I am sick, sick, sick.  Of course, of course, of course.  But there is no real time to dwell in feverish grossness or to get frustrated over missing one of my last days of work due to delirium.  I have, on the plus side, finally fully set up my website on mind/body healing called “EMBODY: (W)holistic Mental Health”!  That makes this day not feel like a complete loss, even if I’ve lost my voice. 


Feel free to check the website out and leave any feedback!                                                        http://embodymentalhealth.com



brambleroots' yoga 3 mosaic

“Yoga Mosaic 3” from brambleroots on flickr


Now, on to more interesting matters than the state of my sinus cavities, although this particular musing was inspired a little by the cavities (or rather the excrutiating sensation of pressure I feel inside of them right now). 
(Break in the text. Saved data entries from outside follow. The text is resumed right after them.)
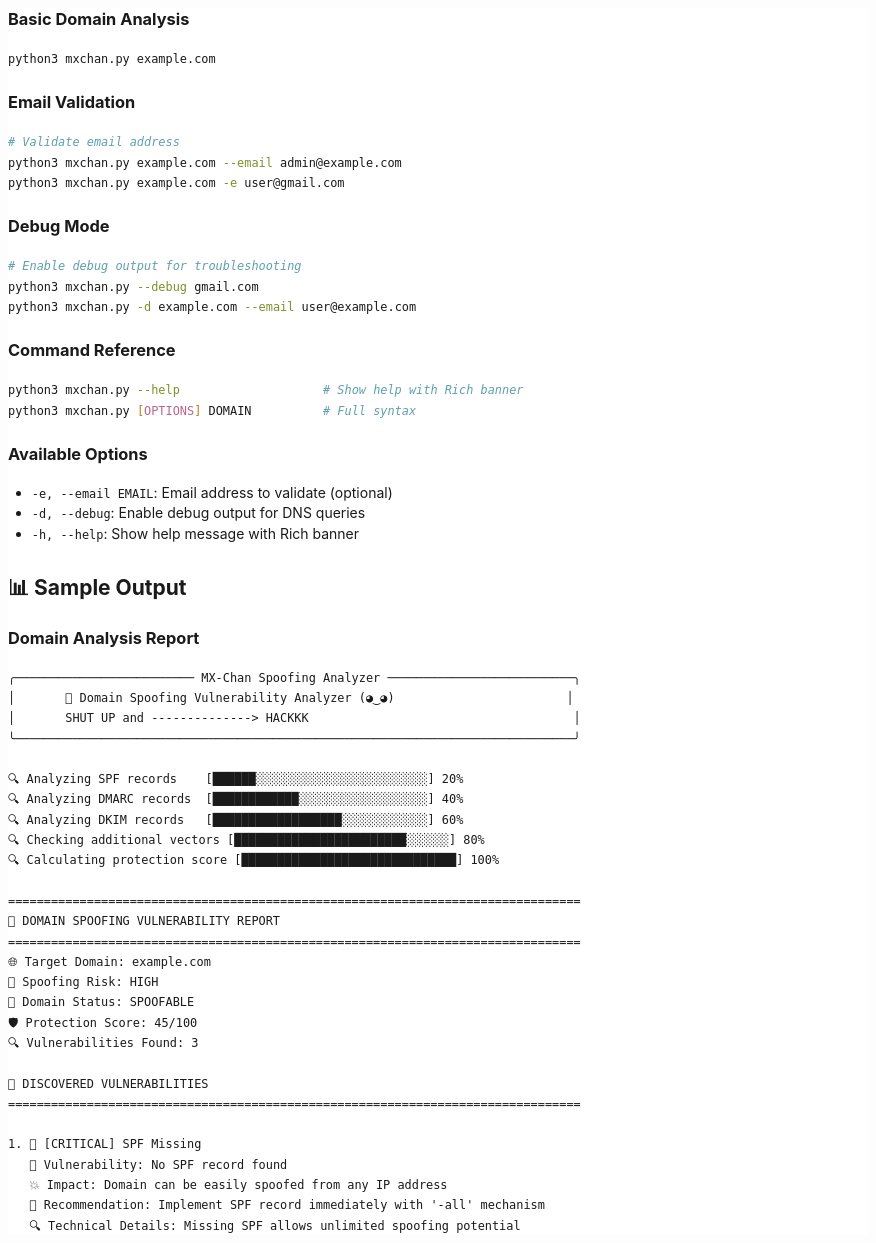 ### Basic Domain Analysis
```bash
python3 mxchan.py example.com
```

### Email Validation
```bash
# Validate email address
python3 mxchan.py example.com --email admin@example.com
python3 mxchan.py example.com -e user@gmail.com
```

### Debug Mode
```bash
# Enable debug output for troubleshooting
python3 mxchan.py --debug gmail.com
python3 mxchan.py -d example.com --email user@example.com
```

### Command Reference
```bash
python3 mxchan.py --help                    # Show help with Rich banner
python3 mxchan.py [OPTIONS] DOMAIN          # Full syntax
```

### Available Options
- `-e, --email EMAIL`: Email address to validate (optional)
- `-d, --debug`: Enable debug output for DNS queries
- `-h, --help`: Show help message with Rich banner

## 📊 Sample Output

### Domain Analysis Report
```
╭───────────────────────── MX-Chan Spoofing Analyzer ──────────────────────────╮
│       🎯 Domain Spoofing Vulnerability Analyzer (◕‿◕)                        │
│       SHUT UP and --------------> HACKKK                                     │
╰──────────────────────────────────────────────────────────────────────────────╯

🔍 Analyzing SPF records    [██████░░░░░░░░░░░░░░░░░░░░░░░░] 20%
🔍 Analyzing DMARC records  [████████████░░░░░░░░░░░░░░░░░░] 40%
🔍 Analyzing DKIM records   [██████████████████░░░░░░░░░░░░] 60%
🔍 Checking additional vectors [████████████████████████░░░░░░] 80%
🔍 Calculating protection score [██████████████████████████████] 100%

================================================================================
🎯 DOMAIN SPOOFING VULNERABILITY REPORT
================================================================================
🌐 Target Domain: example.com
🚨 Spoofing Risk: HIGH
🎯 Domain Status: SPOOFABLE
🛡️ Protection Score: 45/100
🔍 Vulnerabilities Found: 3

🚨 DISCOVERED VULNERABILITIES
================================================================================

1. 🚨 [CRITICAL] SPF Missing
   🎯 Vulnerability: No SPF record found
   💥 Impact: Domain can be easily spoofed from any IP address
   🔧 Recommendation: Implement SPF record immediately with '-all' mechanism
   🔍 Technical Details: Missing SPF allows unlimited spoofing potential

```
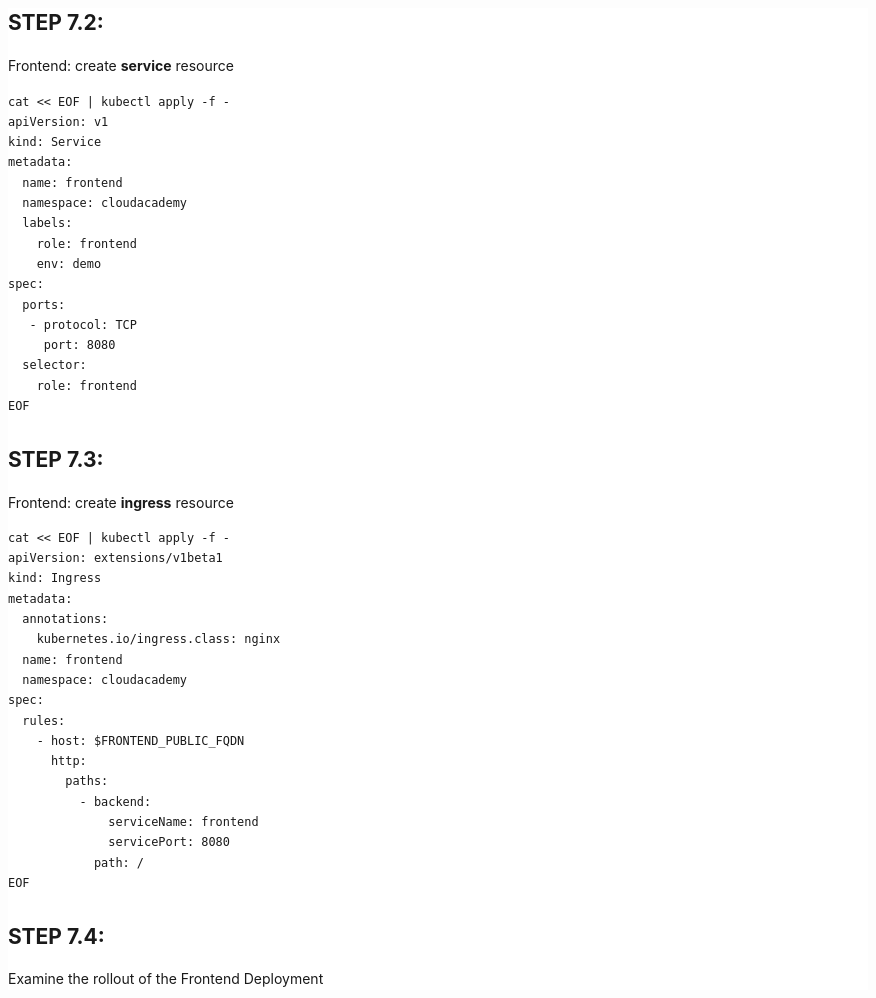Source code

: ## STEP 7.2:

Frontend: create **service** resource

```
cat << EOF | kubectl apply -f -
apiVersion: v1
kind: Service
metadata:
  name: frontend
  namespace: cloudacademy
  labels:
    role: frontend
    env: demo
spec:
  ports:
   - protocol: TCP
     port: 8080
  selector:
    role: frontend
EOF
```

## STEP 7.3:

Frontend: create **ingress** resource

```
cat << EOF | kubectl apply -f -
apiVersion: extensions/v1beta1
kind: Ingress
metadata:
  annotations:
    kubernetes.io/ingress.class: nginx
  name: frontend
  namespace: cloudacademy
spec:
  rules:
    - host: $FRONTEND_PUBLIC_FQDN
      http:
        paths:
          - backend:
              serviceName: frontend
              servicePort: 8080
            path: /
EOF
```

## STEP 7.4:

Examine the rollout of the Frontend Deployment

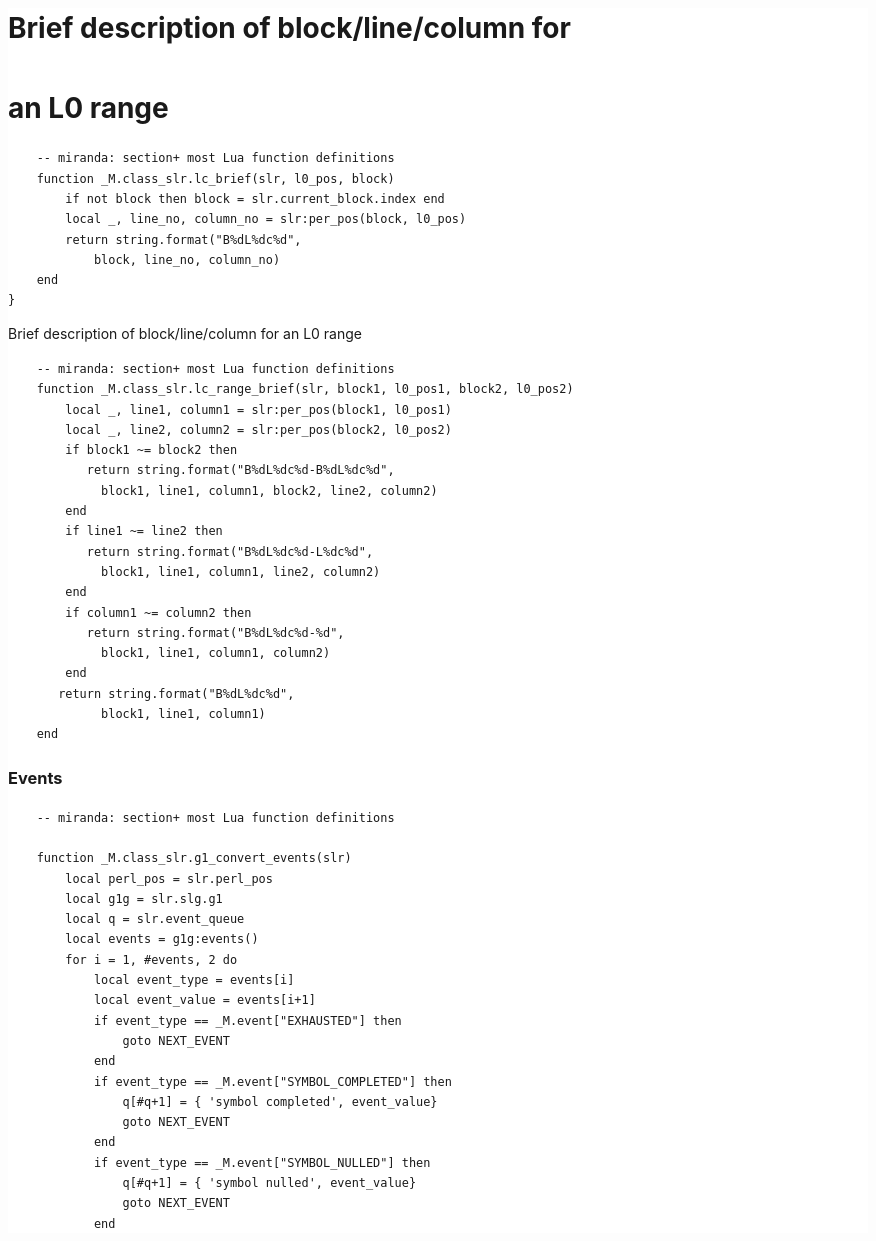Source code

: # Brief description of block/line/column for
# an L0 range

```
    -- miranda: section+ most Lua function definitions
    function _M.class_slr.lc_brief(slr, l0_pos, block)
        if not block then block = slr.current_block.index end
        local _, line_no, column_no = slr:per_pos(block, l0_pos)
        return string.format("B%dL%dc%d",
            block, line_no, column_no)
    end
}
```

Brief description of block/line/column for
an L0 range

```
    -- miranda: section+ most Lua function definitions
    function _M.class_slr.lc_range_brief(slr, block1, l0_pos1, block2, l0_pos2)
        local _, line1, column1 = slr:per_pos(block1, l0_pos1)
        local _, line2, column2 = slr:per_pos(block2, l0_pos2)
        if block1 ~= block2 then
           return string.format("B%dL%dc%d-B%dL%dc%d",
             block1, line1, column1, block2, line2, column2)
        end
        if line1 ~= line2 then
           return string.format("B%dL%dc%d-L%dc%d",
             block1, line1, column1, line2, column2)
        end
        if column1 ~= column2 then
           return string.format("B%dL%dc%d-%d",
             block1, line1, column1, column2)
        end
       return string.format("B%dL%dc%d",
             block1, line1, column1)
    end
```

### Events

```
    -- miranda: section+ most Lua function definitions

    function _M.class_slr.g1_convert_events(slr)
        local perl_pos = slr.perl_pos
        local g1g = slr.slg.g1
        local q = slr.event_queue
        local events = g1g:events()
        for i = 1, #events, 2 do
            local event_type = events[i]
            local event_value = events[i+1]
            if event_type == _M.event["EXHAUSTED"] then
                goto NEXT_EVENT
            end
            if event_type == _M.event["SYMBOL_COMPLETED"] then
                q[#q+1] = { 'symbol completed', event_value}
                goto NEXT_EVENT
            end
            if event_type == _M.event["SYMBOL_NULLED"] then
                q[#q+1] = { 'symbol nulled', event_value}
                goto NEXT_EVENT
            end
```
I am contemplating my yoga state of mind (queue the music from Billy Joel in the background to “New York State of Mind”) and as of right now I am leaning towards some nice soothng therapeutic and restorative yoga.  Today is not a Vinyasa day.


The other day I read a post called “Some Sour Yoga Apples” on the lovely Graceful Yoga and Simplicity Blog and Grace was speaking about an unfortunate encounter with a bit of a yoga snob–one of her teachers.  The kind of teacher who is certain their version of yoga practice is high art and all others, especially vinyasa, are just a sloppy and negligent mutilations of the eastern practice by western commercialism. 


 So much for Namaste which loosely translated means: “The light in me honors the light in you”.  What if my light is screaming for some Flow?   Ha.


My feeling is that there are yoga forms out there for everyone and if one suits you better than another then go with your flow and follow what feels right.  To me, that is the yoga of it all. 


I am a bit of a yoga-whore, if I may be so bold.  In terms of style, I get around.  Perhaps as I craft my practice through yoga schoolin’ I will become more versed in one form or another and prefer one practice over all else, but for now, I get around. 


Today all I want is  a restorative reprieve.  Often I need to purge myself after a long day of chair sitting and emotionally exhaustive trauma therapy with a really explosive Vinyasa Flow class, and many of those times I even prefer the Hot variety. 


Anasura and Iyengar frankly are like math, I know I need to know it to do the basics in life (yoga life that is), but it makes my brain hurt and leaves me feeling very inadequate.  At the same time, when I feel like everything is off in my body, Iyengar grounds me back again and gives me some clues of where I have gone wrong: there is stability in alignment focus. 


Kundalini is a practice I am just learning about and am very intrigued with as it seems to have some of the more contemplative spiritual focuses that seem very grounding in a soul-kind-of-way. 


I really believe that yoga is meant to suit everyone in one variation or another.  The rise of Vinyasa may speak to a need for more and more people in a frantic life circumstance, unable to center and get quiet in themselves, to have a  yoga that can purge and purge explosively all of the energy seeping out of their pores: and with hot yoga plenty more than just energy will seep out of your pores. 


Disability-oriented yoga I think exemplifies yoga for everyone and the antithesis of yoga elitism.  I think everyone should work with a population with physical disabilities at some point just as a practitioner and a teacher to understand what the root of yoga is all about.  The origin in yoga’s history is as a moving meditation as much for the soul as the body.   


If you can sit in a chair and only move your arm or your head you can still do yoga.  If you can never manually move your legs into Warrior One or Triangle Pose you can still be as yogic as anyone else.  Our limbs are only the beginning of what yoga is and therefore the method you use is only the segway to the deeper root of yoga: the meditative center. 


Or that is my impression thus far.  I hope to come back to this issue as I begin school and start regular practice within  a particular path and tradition. 


What is your yoga of choice and why?  I think this is a very interesting question with very interesting potential for answers. 

lotus flower from bahman farzad

Image from flicrk by Bahman Farzad.


Namaste.  I think I’ll go stretch and take some sinus medication.